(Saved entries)
▬▬▬

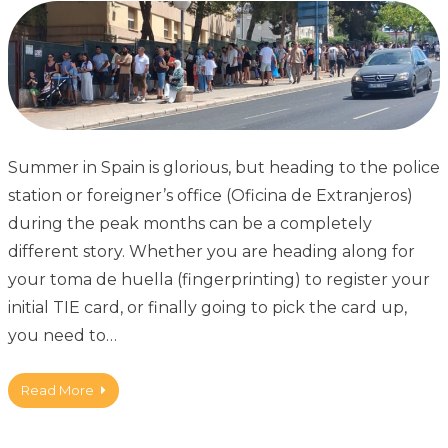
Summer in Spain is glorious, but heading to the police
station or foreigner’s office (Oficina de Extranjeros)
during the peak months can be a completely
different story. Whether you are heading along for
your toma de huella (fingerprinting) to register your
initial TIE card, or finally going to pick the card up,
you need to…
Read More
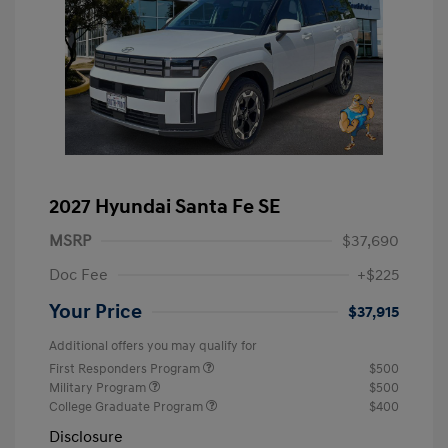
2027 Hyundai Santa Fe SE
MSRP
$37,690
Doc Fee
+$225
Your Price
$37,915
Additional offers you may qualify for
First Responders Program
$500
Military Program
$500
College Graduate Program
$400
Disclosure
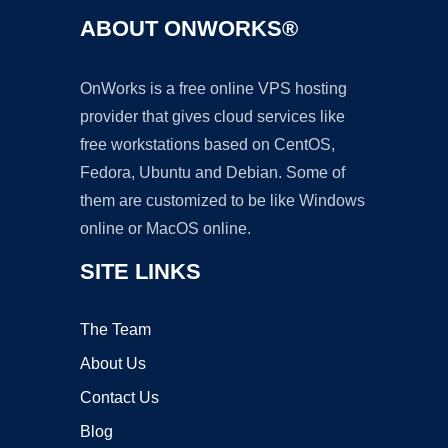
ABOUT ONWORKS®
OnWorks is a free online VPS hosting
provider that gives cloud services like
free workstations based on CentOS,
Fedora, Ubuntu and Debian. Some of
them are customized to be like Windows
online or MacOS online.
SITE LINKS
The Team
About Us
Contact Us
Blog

▬▬▬

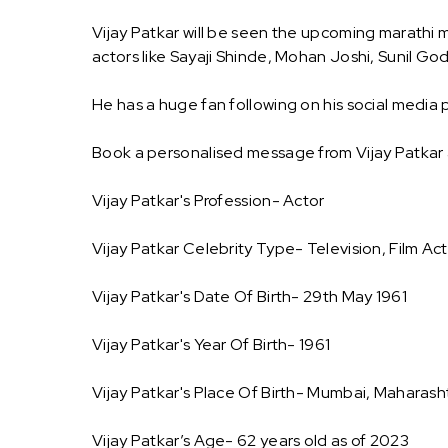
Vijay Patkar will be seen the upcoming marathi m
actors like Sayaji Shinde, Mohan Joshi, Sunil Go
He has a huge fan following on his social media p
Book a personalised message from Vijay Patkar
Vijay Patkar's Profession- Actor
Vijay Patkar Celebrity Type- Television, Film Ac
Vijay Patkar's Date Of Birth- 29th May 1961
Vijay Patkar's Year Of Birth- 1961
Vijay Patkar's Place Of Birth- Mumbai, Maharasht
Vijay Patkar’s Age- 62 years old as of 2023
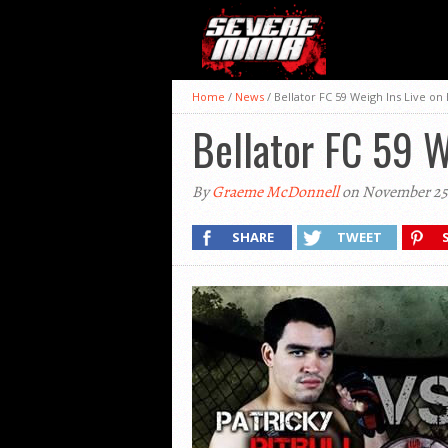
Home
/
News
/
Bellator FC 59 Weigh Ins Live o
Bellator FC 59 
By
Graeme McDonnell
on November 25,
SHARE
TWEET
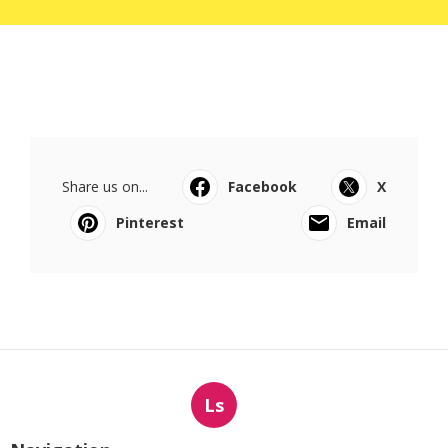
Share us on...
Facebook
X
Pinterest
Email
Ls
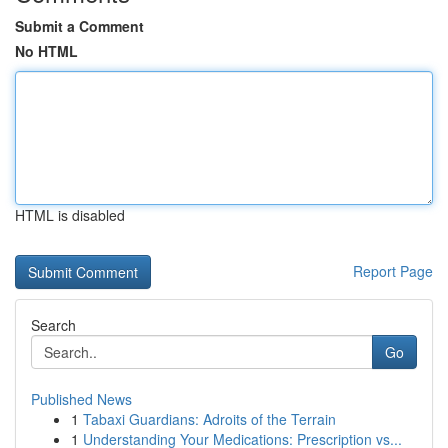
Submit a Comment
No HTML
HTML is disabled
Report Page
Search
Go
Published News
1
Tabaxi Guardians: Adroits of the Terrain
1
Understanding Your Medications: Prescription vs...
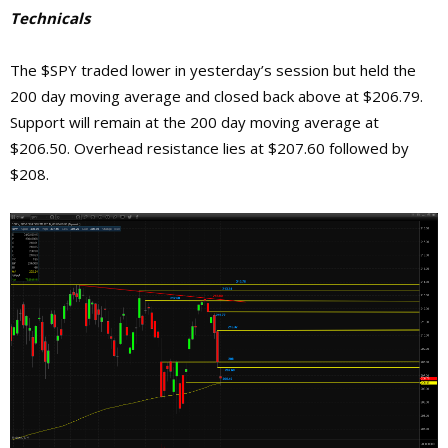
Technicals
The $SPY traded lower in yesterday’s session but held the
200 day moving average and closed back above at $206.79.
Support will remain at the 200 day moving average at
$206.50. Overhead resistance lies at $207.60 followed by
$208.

▬▬▬

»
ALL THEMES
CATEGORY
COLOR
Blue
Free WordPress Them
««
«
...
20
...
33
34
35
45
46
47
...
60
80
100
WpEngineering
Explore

▬▬▬

▸ **Work instructions**:
Put everything from the line containing "Summer in Spain" down to the line containing "your toma de" into a Markdown table with the columns n and Line, giving each line a row number and leaving out blank lines.

▸ **Written solution**:
| n | Line |
|---|---|
| 1 | Summer in Spain is glorious, but heading to the police |
| 2 | station or foreigner’s office (Oficina de Extranjeros) |
| 3 | during the peak months can be a completely |
| 4 | different story. Whether you are heading along for |
| 5 | your toma de huella (fingerprinting) to register your |